• [Text block]
○ ○ ○ ○ ○ ○ ○
Charlotte and Elizabeth Hesselius
Another Puritan preacher, Rev. Ezekiel Rogers, was so laden with the fruit of the tree of knowledge that "he stoopt for the very children to pick off the apple ready to drop into their mouths." When they came to his study, he would examine them, "How they walked with God? How they spent their time, what good books they read? Whether they prayed without ceasing?" He wrote to a brother minister in 1657:—
"Do your children and family grow more godly? I find greatest trouble and grief about the rising generation. Young people are little stirred here; but they strengthen one another in evil by example and by counsel. Much ado have I with my own family; hard to get a servant that is glad of catechizing or family duties. I had a rare blessing of servants in Yorkshire, and those that I brought over were a blessing, but the young brood doth much afflict me. Even the children of the godly here, and elsewhere make a woful proof."
These ministers lived at a time when New England Puritanism in its extreme type was coming to a close; but parents and households thus reared clung more rigidly and exactly to it and instilled in it a fervent hope of giving permanency to what seemed to their sad eyes in danger of being wholly thrust aside and lost. Such religionists were both Cotton Mather and Samuel Sewall, "true New-English Christians" they called and deemed themselves. They were very gentle with their children; but a profound anxiety for the welfare of those young souls made them most cruel in the intensity of their teaching and warning; especially displeasing to modern modes of thought are their constant reminders of death.
When Cotton Mather's little daughter was but four years old he made this entry in his diary:—
"I took my little daughter Katy into my Study and then I told my child I am to dye Shortly and shee must, when I am Dead, remember Everything I now said unto her. I sett before her the sinful Condition of her Nature, and I charged her to pray in Secret Places every Day. That God for the sake of Jesus Christ would give her a New Heart. I gave her to understand that when I am taken from her she must look to meet with more humbling Afflictions than she does now she has a Tender Father to provide for her."
○ ○ ○ ○ ○ ○ ○
• [Given data]
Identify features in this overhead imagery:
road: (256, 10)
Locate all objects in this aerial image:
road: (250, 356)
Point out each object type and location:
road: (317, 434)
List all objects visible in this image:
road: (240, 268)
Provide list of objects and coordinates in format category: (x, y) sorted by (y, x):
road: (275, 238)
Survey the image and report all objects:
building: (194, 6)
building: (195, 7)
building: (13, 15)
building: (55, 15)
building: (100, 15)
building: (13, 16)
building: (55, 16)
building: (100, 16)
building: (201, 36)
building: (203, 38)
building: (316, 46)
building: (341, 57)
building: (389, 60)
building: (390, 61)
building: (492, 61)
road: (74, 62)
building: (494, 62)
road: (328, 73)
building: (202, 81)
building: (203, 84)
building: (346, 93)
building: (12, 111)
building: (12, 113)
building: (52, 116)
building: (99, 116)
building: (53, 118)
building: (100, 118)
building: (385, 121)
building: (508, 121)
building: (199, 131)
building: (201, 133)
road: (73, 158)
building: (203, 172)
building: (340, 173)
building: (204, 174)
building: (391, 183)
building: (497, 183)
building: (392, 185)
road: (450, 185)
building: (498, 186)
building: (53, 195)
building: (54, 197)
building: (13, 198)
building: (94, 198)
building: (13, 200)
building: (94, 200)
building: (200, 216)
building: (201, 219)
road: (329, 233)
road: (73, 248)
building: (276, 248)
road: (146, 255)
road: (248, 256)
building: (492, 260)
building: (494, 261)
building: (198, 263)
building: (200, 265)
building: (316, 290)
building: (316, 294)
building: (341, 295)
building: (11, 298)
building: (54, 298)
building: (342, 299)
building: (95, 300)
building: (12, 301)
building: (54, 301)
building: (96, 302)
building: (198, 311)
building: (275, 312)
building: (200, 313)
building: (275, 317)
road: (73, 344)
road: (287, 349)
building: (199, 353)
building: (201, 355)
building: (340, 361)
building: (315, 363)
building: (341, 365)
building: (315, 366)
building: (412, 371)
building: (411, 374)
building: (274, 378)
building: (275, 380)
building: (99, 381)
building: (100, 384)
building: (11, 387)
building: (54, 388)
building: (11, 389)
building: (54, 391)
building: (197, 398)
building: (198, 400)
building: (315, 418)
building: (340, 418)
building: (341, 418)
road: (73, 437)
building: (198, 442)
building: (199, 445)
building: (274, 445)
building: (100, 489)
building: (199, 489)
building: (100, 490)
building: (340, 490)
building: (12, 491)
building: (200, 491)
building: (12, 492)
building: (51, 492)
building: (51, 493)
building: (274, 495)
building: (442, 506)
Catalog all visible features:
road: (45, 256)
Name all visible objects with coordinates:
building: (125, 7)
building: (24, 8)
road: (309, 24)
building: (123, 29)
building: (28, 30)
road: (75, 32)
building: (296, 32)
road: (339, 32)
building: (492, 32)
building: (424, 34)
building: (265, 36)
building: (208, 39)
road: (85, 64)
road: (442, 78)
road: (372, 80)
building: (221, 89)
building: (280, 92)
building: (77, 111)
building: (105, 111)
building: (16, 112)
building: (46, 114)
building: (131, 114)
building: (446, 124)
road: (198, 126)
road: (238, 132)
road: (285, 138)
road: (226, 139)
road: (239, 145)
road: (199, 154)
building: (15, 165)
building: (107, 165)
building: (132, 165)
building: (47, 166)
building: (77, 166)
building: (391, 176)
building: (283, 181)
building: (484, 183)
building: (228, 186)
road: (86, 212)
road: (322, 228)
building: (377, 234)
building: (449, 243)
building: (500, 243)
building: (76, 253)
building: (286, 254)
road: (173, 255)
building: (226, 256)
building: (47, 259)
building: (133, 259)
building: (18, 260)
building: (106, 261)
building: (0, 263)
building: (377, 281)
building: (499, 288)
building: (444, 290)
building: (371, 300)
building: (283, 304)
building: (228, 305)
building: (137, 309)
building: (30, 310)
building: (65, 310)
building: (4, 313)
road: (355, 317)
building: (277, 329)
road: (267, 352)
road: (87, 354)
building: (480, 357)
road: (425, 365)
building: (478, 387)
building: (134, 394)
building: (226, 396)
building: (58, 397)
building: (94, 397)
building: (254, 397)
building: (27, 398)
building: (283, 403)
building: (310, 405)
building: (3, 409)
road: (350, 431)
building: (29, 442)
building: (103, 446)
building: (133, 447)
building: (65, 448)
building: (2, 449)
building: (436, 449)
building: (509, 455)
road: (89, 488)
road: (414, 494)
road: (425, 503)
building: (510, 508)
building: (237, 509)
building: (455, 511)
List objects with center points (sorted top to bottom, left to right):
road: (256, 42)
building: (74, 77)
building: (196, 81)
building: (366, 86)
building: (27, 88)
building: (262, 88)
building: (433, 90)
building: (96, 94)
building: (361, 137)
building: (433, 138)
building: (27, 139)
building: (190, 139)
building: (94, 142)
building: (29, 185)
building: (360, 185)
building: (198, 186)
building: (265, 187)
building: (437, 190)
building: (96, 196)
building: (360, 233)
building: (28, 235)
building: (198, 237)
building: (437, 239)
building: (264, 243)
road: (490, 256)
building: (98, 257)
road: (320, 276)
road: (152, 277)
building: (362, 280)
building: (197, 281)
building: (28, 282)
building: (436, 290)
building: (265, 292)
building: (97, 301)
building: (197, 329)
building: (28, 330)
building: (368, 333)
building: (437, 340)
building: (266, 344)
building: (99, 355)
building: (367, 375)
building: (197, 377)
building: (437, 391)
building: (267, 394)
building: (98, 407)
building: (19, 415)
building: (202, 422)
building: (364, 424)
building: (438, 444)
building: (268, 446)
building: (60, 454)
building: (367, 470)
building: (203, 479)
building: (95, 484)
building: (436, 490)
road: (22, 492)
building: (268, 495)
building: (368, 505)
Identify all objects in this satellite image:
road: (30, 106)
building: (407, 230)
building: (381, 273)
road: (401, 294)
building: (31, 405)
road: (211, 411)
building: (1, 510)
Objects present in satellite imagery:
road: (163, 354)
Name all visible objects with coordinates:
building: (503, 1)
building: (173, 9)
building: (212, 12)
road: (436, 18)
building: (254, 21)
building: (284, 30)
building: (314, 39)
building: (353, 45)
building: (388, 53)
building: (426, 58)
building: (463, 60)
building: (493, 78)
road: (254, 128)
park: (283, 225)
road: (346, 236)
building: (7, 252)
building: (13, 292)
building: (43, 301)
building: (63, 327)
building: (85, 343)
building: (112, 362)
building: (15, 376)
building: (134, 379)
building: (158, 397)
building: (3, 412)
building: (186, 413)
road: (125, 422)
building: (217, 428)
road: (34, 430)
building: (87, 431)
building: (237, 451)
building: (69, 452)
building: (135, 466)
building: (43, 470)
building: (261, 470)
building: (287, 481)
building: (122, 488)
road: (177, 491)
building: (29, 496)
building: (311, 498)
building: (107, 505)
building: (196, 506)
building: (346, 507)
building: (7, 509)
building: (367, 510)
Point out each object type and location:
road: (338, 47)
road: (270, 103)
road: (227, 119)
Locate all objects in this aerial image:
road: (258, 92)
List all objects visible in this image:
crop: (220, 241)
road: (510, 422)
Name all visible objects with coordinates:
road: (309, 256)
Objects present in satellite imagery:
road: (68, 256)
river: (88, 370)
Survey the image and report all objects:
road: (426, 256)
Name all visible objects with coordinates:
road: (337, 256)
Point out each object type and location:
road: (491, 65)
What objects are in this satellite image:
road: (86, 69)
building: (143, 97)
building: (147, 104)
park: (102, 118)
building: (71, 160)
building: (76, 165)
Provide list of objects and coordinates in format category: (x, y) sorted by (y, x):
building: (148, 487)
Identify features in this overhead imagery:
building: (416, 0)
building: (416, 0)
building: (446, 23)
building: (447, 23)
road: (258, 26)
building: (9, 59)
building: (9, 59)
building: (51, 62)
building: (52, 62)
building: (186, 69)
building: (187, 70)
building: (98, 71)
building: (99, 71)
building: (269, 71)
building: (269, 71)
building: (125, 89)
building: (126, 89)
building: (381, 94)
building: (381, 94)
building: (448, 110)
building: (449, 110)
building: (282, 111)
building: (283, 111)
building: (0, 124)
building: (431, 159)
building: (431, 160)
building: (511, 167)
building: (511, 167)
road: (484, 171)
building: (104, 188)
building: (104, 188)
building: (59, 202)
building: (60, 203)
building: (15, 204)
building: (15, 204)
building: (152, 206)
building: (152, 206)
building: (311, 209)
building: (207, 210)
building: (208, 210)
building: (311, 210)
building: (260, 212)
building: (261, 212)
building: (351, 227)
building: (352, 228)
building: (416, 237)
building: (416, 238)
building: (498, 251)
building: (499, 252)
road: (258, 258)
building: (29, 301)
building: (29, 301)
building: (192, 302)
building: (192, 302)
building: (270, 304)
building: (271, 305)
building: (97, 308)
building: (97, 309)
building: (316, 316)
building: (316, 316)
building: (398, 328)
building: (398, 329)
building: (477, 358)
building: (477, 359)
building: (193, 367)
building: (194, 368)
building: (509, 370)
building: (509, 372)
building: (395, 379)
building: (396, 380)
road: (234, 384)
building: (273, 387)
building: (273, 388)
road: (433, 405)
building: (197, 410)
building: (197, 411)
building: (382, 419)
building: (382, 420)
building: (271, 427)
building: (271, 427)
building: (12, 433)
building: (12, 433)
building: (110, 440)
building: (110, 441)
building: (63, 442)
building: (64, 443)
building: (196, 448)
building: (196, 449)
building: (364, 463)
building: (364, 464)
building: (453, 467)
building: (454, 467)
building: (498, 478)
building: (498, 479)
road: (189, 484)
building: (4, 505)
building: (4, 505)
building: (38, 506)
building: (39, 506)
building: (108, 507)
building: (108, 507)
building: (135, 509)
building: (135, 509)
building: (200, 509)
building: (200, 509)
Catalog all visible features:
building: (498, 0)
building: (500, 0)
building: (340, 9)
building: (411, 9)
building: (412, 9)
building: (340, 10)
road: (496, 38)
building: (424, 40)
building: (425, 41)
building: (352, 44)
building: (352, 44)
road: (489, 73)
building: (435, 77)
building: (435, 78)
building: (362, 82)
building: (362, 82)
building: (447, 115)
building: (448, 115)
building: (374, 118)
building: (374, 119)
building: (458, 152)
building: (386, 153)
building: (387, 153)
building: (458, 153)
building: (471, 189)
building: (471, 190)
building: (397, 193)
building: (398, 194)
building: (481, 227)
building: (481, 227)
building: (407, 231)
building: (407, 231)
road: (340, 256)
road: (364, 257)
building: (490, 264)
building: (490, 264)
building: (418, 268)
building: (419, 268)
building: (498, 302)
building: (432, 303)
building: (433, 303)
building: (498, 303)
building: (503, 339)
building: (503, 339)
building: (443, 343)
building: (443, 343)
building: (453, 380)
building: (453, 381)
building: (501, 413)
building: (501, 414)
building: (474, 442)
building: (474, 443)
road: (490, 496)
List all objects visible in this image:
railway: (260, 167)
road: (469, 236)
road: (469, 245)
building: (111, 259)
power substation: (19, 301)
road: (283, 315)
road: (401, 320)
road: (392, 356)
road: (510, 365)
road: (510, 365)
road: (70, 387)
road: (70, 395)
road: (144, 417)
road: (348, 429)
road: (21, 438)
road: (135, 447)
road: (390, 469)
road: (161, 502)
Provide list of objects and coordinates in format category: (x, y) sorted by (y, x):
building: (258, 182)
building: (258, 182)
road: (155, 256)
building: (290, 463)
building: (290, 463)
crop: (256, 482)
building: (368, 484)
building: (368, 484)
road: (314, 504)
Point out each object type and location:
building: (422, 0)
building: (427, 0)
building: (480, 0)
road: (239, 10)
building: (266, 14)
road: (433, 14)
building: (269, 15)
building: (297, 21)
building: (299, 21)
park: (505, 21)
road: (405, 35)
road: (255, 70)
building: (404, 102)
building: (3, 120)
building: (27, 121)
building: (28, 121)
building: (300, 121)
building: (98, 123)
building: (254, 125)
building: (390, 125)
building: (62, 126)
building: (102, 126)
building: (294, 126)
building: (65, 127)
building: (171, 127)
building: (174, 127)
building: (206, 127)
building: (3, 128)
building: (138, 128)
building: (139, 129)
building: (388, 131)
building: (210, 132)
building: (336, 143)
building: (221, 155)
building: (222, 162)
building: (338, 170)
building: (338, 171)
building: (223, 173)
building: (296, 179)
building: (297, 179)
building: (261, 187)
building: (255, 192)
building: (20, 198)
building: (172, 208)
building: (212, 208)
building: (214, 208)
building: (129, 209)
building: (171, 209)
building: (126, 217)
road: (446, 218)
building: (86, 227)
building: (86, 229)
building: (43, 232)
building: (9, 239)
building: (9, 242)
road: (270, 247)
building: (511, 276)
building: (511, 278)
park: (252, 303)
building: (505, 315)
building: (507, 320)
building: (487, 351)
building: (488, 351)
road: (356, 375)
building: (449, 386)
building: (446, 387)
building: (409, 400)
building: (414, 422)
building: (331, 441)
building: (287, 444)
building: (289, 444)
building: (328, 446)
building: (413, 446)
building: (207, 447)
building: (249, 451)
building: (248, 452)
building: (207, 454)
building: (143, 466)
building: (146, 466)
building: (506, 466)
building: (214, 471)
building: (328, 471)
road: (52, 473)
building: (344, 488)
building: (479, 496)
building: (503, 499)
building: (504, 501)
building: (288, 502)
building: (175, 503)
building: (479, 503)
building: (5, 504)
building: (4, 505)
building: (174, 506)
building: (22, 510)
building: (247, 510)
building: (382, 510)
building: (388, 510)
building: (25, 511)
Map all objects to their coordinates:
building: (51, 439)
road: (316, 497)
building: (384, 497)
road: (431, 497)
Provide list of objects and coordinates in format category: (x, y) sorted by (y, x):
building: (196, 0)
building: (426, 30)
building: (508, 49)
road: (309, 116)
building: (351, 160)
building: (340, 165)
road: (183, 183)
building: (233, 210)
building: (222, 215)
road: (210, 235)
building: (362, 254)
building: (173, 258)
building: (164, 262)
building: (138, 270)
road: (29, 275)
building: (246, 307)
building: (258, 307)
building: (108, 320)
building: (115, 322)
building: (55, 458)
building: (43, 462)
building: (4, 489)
○ ○ ○ ○ ○ ○ ○
• [Required tasks]
**A.** Answer these questions from the passage on Puritan child-rearing, one line each:
(i) In what year did Ezekiel Rogers write to a brother minister?
(ii) Which two men called themselves "true New-English Christians"?
(iii) How old was Cotton Mather's daughter when he made the diary entry about her?
**B.** Carry on the passage on Puritan child-rearing from the end of Cotton Mather's diary entry.
The rows have no connection to the passage on Puritan child-rearing.

• [Results in order]
**A.**
(i) 1657
(ii) Cotton Mather and Samuel Sewall
(iii) Four years old

**B.**
The vanity of all such painful instruction, harrowing to the father and terrifying to the child, is shown in the sequel. Cotton Mather did not die till thirty years afterward, and long survived the tender little blossom that he loved yet blighted with the chill and dread of death.
The pages of Judge Sewall's diary sadly prove his performance of what he believed to be his duty to his children, just as the entries show the bewilderment and terror of his children under his teachings. Elizabeth Sewall was the most timid and fearful of them all; a frightened child, a retiring girl, a vacillating sweetheart, an unwilling bride, she became the mother of eight children; but always suffered from morbid introspection, and overwhelming fear of death and the future life, until at the age of thirty-five her father sadly wrote, "God has delivered her now from all her fears."
The process which developed this unhappy nature is plainly shown by many entries in the diary. This was when she was about five years old:—
"It falls to my daughter Elizabeth's Share to read the 24 of Isaiah which she doth with many Tears not being very well and the Contents of the Chapter and Sympathy with her draw Tears from me also."